Peut-être la mésintelligence qui divisait les évêques de Tours et de Nantes avait-elle des causes plus profondes que cette dispute accidentelle. L’imputation d’orgueil démesuré que Grégoire adressait à Félix donne lieu de croire qu’il existait entre eux quelque rivalité d’aristocratie[2]. Il semble que le descendant des anciens princes d’Aquitaine souffrait de se voir hiérarchiquement soumis à un homme de noblesse inférieure à la sienne, ou que, par un sentiment exagéré de patriotisme local, il aurait voulu que les dignités ecclésiastiques, dans les provinces de l’ouest, fussent le patrimoine exclusif des grandes familles du pays. De là vinrent probablement ses sympathies et ses intelligences avec la faction qui, à Tours, haïssait Grégoire comme étranger ; car il connaissait de longue main et il avait même favorisé les intrigues du prêtre Rikulf[3]. Ces mauvaises dispositions du plus puissant et du plus habile des suffragans de l’évêché de Tours n’empêchèrent point le synode provincial de s’assembler régulièrement et de faire justice. Rikulf, condamné comme fauteur de troubles et rebelle à son évêque, fut envoyé en réclusion dans un monastère dont le lieu n’est pas désigné[4]. Il y avait à peine un mois qu’il était enfermé sous bonne garde, lorsque des affidés de l’évêque de Nantes s’introduisirent avec adresse auprès de l’abbé qui gouvernait le couvent. Ils employèrent toutes sortes de ruses pour le circonvenir ; et à l’aide de faux sermens, ils obtinrent de lui, sur promesse de retour, la sortie du prisonnier.

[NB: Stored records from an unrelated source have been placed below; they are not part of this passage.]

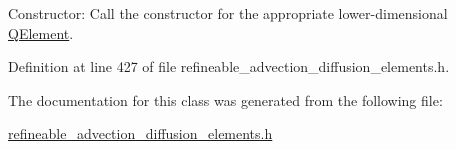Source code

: Constructor\+: Call the constructor for the appropriate lower-\/dimensional \hyperlink{classoomph_1_1QElement}{Q\+Element}. 



Definition at line 427 of file refineable\+\_\+advection\+\_\+diffusion\+\_\+elements.\+h.



The documentation for this class was generated from the following file\+:\begin{DoxyCompactItemize}
\item 
\hyperlink{refineable__advection__diffusion__elements_8h}{refineable\+\_\+advection\+\_\+diffusion\+\_\+elements.\+h}\end{DoxyCompactItemize}
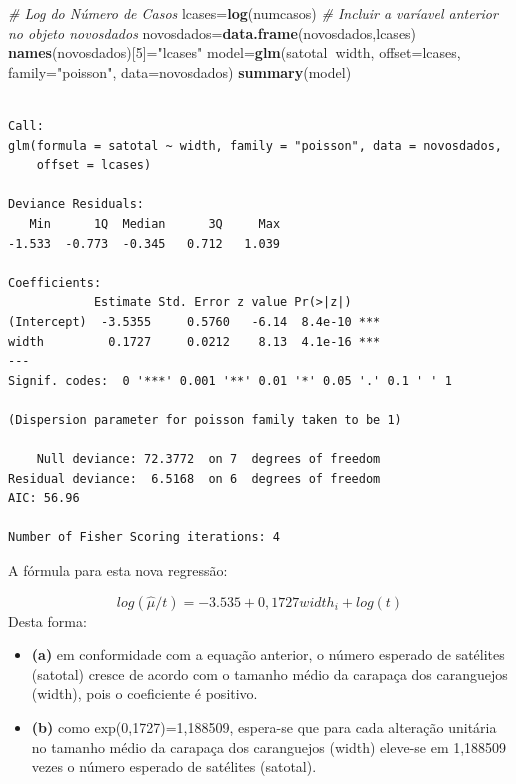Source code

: \documentclass[12pt,brazil,oneside]{book}
\newenvironment{Shaded}{\begin{snugshade}}{\end{snugshade}}
\newcommand{\CommentTok}[1]{\textcolor[rgb]{0.56,0.35,0.01}{\textit{#1}}}
\newcommand{\DataTypeTok}[1]{\textcolor[rgb]{0.13,0.29,0.53}{#1}}
\newcommand{\DecValTok}[1]{\textcolor[rgb]{0.00,0.00,0.81}{#1}}
\newcommand{\KeywordTok}[1]{\textcolor[rgb]{0.13,0.29,0.53}{\textbf{#1}}}
\newcommand{\NormalTok}[1]{#1}
\newcommand{\OperatorTok}[1]{\textcolor[rgb]{0.81,0.36,0.00}{\textbf{#1}}}
\newcommand{\StringTok}[1]{\textcolor[rgb]{0.31,0.60,0.02}{#1}}
\providecommand{\tightlist}{%
  \setlength{\itemsep}{0pt}\setlength{\parskip}{0pt}}
\begin{document}
\begin{Shaded}
\begin{Highlighting}[]
\CommentTok{# Log do Número de Casos}
\NormalTok{lcases=}\KeywordTok{log}\NormalTok{(numcasos) }
\CommentTok{# Incluir a varíavel anterior no objeto novosdados}
\NormalTok{novosdados=}\KeywordTok{data.frame}\NormalTok{(novosdados,lcases) }
\KeywordTok{names}\NormalTok{(novosdados)[}\DecValTok{5}\NormalTok{]=}\StringTok{"lcases"}
\NormalTok{model=}\KeywordTok{glm}\NormalTok{(satotal}\OperatorTok{~}\NormalTok{width, }\DataTypeTok{offset=}\NormalTok{lcases, }\DataTypeTok{family=}\StringTok{"poisson"}\NormalTok{, }\DataTypeTok{data=}\NormalTok{novosdados)}
\KeywordTok{summary}\NormalTok{(model)}
\end{Highlighting}
\end{Shaded}

\begin{verbatim}

Call:
glm(formula = satotal ~ width, family = "poisson", data = novosdados, 
    offset = lcases)

Deviance Residuals: 
   Min      1Q  Median      3Q     Max  
-1.533  -0.773  -0.345   0.712   1.039  

Coefficients:
            Estimate Std. Error z value Pr(>|z|)    
(Intercept)  -3.5355     0.5760   -6.14  8.4e-10 ***
width         0.1727     0.0212    8.13  4.1e-16 ***
---
Signif. codes:  0 '***' 0.001 '**' 0.01 '*' 0.05 '.' 0.1 ' ' 1

(Dispersion parameter for poisson family taken to be 1)

    Null deviance: 72.3772  on 7  degrees of freedom
Residual deviance:  6.5168  on 6  degrees of freedom
AIC: 56.96

Number of Fisher Scoring iterations: 4
\end{verbatim}

A fórmula para esta nova regressão:

\[
log(\hat\mu/t)=-3.535 + 0,1727 width_i + log(t)
\]
Desta forma:

\begin{itemize}
\tightlist
\item
  \textbf{(a)} em conformidade com a equação anterior, o número esperado de satélites (satotal) cresce de acordo com o tamanho médio da carapaça dos caranguejos (width), pois o coeficiente é positivo.
\item
  \textbf{(b)} como exp(0,1727)=1,188509, espera-se que para cada alteração unitária no tamanho médio da carapaça dos caranguejos (width) eleve-se em 1,188509 vezes o número esperado de satélites (satotal).
\end{itemize}
\end{document}
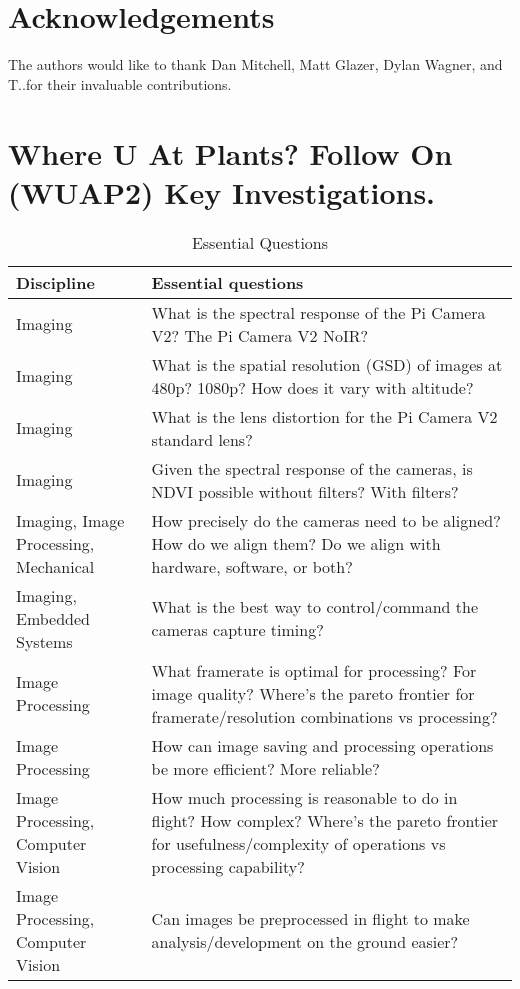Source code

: \documentclass[conference]{IEEEtran} %
\begin{document}
\section*{Acknowledgements}
The authors would like to thank Dan Mitchell, Matt Glazer, Dylan Wagner, and T.\@J.\@Tarazevits for their invaluable contributions. 




\onecolumn
\appendices{}


\section{Where U At Plants? Follow On (WUAP2) Key Investigations.}
\noindent
\begin{table}[h!]
  \label{essentialquestions}
  \caption{Essential Questions}
  \centering
\begin{tabularx}{\linewidth}{@{}p{}X@{}}
    \textbf{Discipline} & \textbf{Essential questions} \\
    \midrule
    Imaging & What is the spectral response of the Pi Camera V2? The Pi Camera V2 NoIR? \\
    Imaging & What is the spatial resolution (GSD) of images at 480p? 1080p? How does it vary with altitude? \\
    Imaging & What is the lens distortion for the Pi Camera V2 standard lens? \\
    Imaging & Given the spectral response of the cameras, is NDVI possible without filters? With filters? \\
    Imaging, Image Processing, Mechanical & How precisely do the cameras need to be aligned? How do we align them? Do we align with hardware, software, or both? \\
    Imaging, Embedded Systems & What is the best way to control/command the cameras capture timing? \\
    Image Processing & What framerate is optimal for processing? For image quality? Where's the pareto frontier for framerate/resolution combinations vs processing? \\
    Image Processing & How can image saving and processing operations be more efficient? More reliable? \\
    Image Processing, Computer Vision & How much processing is reasonable to do in flight? How complex? Where's the pareto frontier for usefulness/complexity of operations vs processing capability? \\
    Image Processing, Computer Vision & Can images be preprocessed in flight to make analysis/development on the ground easier? \\

\end{tabularx}
\end{table}
\end{document}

  1. O si te habuisset Massilia sacerdotem ! Nunquàm naves oleum, aut reliquas species detulissent, nisi tantùm chartam, quò majorem opportunitatem scribendi ad bonos infamandos haberes. Sed paupertas chartæ finem imponit verbositati. (Greg. Turon. Hist. lib. v, pag. 235.)
  2. Immensæ enim erat cupiditatis atque jactantiæ. (Ibid.)
  3. Felicis episcopi… qui memoratæ causæ fautor extiterat. (Ibid., pag. 264.)
  4. Cum consilio comprovinciatium eum in monasterium removeri præcipio. (Ibid.)